***** Source data

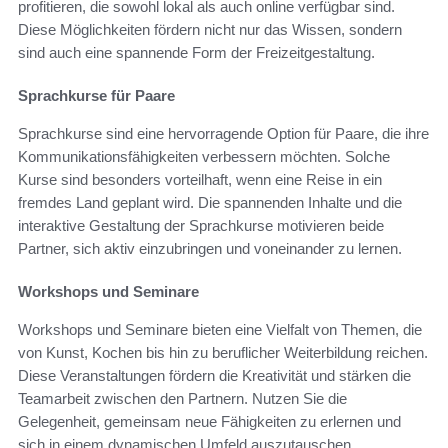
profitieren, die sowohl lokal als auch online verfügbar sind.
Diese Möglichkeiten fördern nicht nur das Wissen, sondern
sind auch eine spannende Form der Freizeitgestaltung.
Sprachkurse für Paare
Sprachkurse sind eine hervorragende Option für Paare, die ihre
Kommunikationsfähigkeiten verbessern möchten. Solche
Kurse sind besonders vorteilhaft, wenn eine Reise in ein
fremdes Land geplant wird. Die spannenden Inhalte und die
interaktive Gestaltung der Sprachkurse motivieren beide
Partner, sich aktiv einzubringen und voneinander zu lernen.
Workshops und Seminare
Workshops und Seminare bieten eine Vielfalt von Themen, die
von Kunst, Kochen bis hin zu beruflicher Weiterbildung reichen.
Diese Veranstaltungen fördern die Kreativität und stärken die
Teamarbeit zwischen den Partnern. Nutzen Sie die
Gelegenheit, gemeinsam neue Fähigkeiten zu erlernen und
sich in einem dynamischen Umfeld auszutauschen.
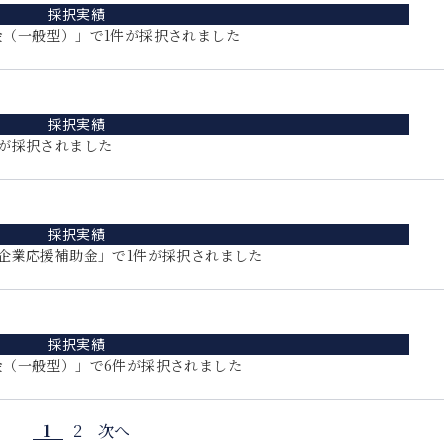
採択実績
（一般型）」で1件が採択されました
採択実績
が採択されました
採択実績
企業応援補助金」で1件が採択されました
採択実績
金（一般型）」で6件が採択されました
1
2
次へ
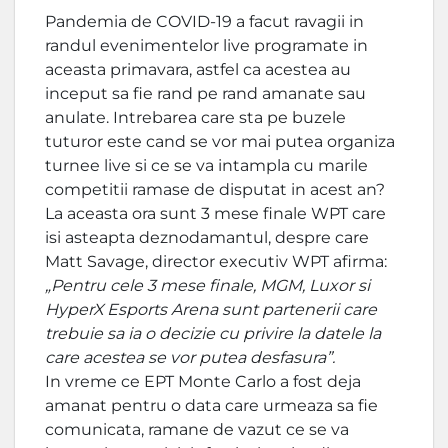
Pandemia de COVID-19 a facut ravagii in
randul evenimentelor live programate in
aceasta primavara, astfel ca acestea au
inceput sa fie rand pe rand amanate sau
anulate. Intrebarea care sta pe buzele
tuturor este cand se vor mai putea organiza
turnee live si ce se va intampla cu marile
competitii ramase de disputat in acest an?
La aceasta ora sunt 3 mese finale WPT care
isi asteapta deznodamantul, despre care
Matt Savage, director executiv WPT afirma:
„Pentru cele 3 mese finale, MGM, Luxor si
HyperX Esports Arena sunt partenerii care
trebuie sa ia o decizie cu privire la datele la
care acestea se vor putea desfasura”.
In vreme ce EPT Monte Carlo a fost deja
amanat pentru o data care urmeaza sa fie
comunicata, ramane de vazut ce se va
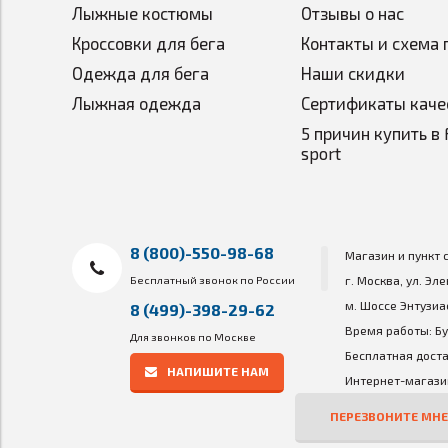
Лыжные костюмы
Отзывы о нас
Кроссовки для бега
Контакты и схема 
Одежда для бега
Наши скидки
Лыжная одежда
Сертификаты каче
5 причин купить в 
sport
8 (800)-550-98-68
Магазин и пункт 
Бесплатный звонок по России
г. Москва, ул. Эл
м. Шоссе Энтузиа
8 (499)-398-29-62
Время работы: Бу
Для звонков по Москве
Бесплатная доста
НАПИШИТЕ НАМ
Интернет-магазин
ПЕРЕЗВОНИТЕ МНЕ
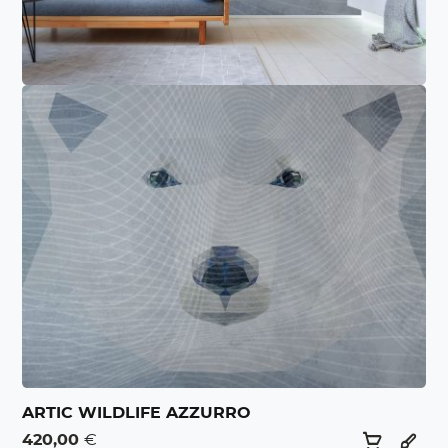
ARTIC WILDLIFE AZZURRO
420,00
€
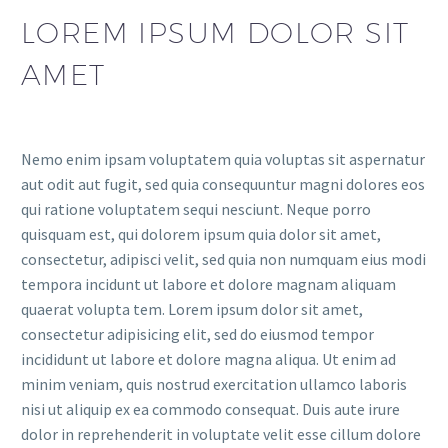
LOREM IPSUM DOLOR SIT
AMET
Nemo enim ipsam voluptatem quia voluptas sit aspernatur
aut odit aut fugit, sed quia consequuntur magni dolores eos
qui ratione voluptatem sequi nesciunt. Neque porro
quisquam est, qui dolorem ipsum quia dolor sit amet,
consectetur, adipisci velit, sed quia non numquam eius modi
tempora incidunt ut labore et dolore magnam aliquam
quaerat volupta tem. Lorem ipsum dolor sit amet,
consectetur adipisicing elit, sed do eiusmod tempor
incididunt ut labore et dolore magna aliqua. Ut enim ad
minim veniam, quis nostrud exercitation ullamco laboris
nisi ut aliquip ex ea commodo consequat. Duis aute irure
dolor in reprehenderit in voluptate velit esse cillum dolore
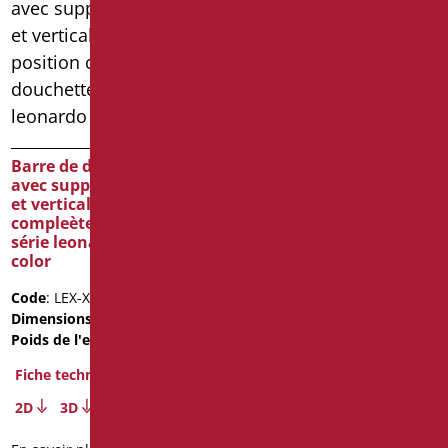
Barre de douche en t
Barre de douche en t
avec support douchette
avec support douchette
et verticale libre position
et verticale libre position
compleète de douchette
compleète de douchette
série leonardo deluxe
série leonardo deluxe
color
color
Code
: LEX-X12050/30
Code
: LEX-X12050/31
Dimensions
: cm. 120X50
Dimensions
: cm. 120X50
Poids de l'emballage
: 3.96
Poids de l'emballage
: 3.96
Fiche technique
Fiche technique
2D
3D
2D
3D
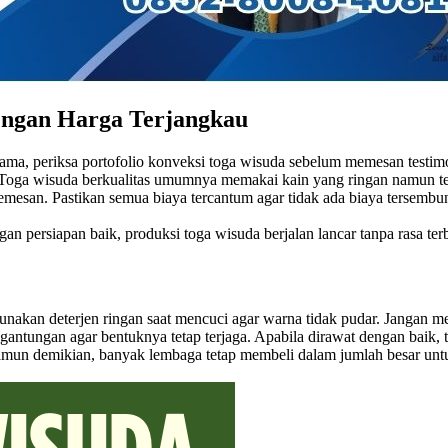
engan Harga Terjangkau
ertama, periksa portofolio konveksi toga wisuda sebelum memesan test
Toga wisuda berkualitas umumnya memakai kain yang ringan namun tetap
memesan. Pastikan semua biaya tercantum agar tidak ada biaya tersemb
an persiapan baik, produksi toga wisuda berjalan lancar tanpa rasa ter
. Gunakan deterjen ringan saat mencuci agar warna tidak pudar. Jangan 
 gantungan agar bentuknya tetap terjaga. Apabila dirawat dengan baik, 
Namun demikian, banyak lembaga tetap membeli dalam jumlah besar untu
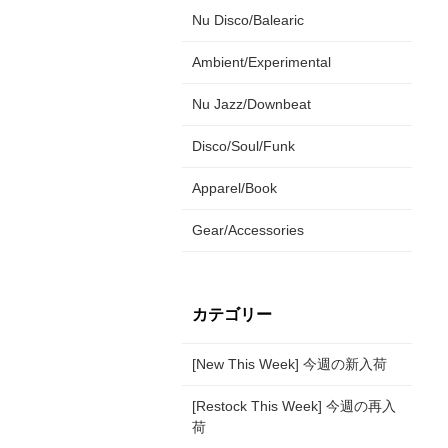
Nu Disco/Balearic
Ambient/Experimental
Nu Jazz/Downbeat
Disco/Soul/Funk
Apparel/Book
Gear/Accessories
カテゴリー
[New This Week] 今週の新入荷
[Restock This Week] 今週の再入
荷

**********
***** Source data

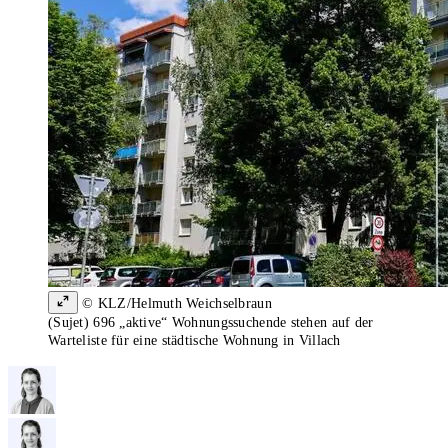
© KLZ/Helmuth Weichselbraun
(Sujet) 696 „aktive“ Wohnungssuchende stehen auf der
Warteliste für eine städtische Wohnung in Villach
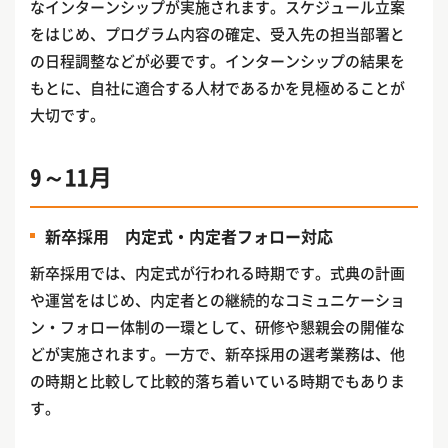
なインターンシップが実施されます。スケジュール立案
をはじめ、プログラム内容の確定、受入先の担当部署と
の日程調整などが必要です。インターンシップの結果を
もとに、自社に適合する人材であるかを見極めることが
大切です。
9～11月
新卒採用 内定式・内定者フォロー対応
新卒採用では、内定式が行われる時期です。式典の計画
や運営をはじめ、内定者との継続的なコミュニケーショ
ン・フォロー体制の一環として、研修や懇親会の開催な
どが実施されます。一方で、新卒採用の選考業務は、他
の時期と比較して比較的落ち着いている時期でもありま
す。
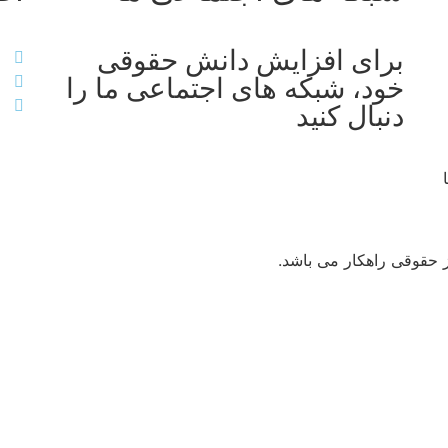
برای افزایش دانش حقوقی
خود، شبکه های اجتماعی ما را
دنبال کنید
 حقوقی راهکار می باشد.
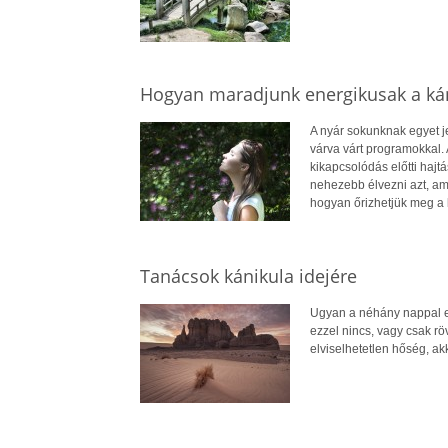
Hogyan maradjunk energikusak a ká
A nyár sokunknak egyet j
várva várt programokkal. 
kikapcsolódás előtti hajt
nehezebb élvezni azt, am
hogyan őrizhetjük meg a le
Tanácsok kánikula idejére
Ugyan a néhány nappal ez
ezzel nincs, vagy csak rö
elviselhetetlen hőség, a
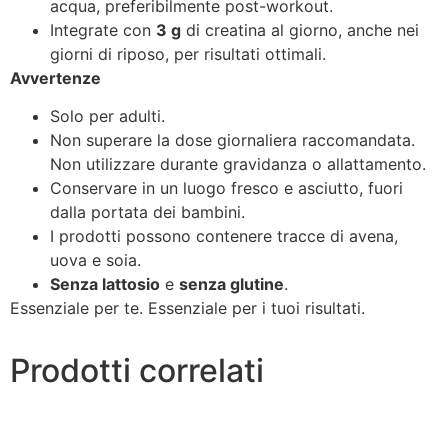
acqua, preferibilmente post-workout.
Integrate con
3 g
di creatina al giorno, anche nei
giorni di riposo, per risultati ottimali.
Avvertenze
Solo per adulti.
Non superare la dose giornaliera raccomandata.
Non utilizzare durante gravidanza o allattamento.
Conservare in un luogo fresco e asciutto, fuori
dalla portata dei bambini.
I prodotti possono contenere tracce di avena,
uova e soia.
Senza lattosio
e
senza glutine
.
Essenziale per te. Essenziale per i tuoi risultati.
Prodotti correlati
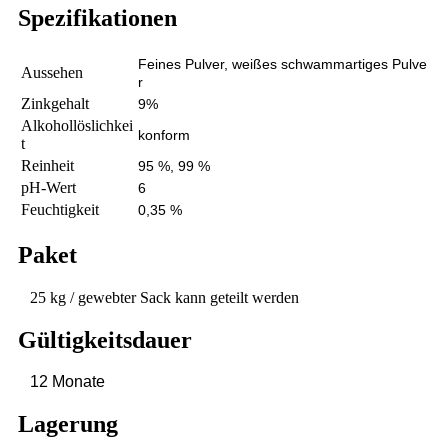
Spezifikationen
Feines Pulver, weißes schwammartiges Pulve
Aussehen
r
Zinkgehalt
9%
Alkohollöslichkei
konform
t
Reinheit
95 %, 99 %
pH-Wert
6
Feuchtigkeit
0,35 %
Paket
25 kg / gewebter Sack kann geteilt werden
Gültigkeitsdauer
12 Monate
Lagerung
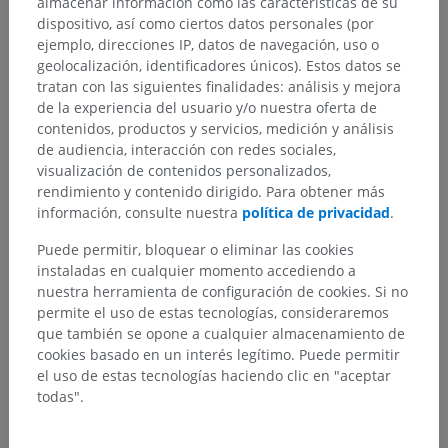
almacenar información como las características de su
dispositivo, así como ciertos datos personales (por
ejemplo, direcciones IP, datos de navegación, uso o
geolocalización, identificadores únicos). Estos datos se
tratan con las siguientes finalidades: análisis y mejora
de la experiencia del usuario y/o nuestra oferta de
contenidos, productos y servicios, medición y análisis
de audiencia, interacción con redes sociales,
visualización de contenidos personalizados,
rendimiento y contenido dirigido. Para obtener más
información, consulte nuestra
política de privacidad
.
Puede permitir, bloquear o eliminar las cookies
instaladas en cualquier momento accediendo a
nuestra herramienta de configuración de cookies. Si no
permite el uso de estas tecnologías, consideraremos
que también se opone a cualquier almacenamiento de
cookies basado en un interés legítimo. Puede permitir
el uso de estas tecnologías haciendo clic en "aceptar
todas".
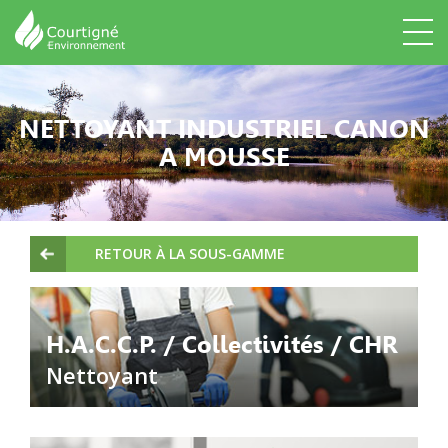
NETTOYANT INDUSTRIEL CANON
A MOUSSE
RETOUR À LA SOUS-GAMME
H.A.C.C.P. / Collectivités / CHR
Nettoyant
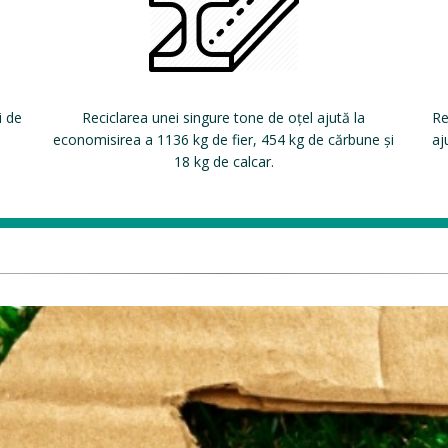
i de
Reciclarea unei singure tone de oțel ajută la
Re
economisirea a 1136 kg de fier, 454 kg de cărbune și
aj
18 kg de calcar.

**********

=== Description of the task ===
Rewrite the part that opens with the line containing "Hogyan maradjunk energikusak a ká" and closes with the line containing "elviselhetetlen hőség, a", changing "kánikula" to "hőhullám" and leaving everything else the same.

=== Response ===
Hogyan maradjunk energikusak a ká
A nyár sokunknak egyet j
várva várt programokkal. 
kikapcsolódás előtti hajt
nehezebb élvezni azt, am
hogyan őrizhetjük meg a le
Tanácsok hőhullám idejére
Ugyan a néhány nappal ez
ezzel nincs, vagy csak rö
elviselhetetlen hőség, a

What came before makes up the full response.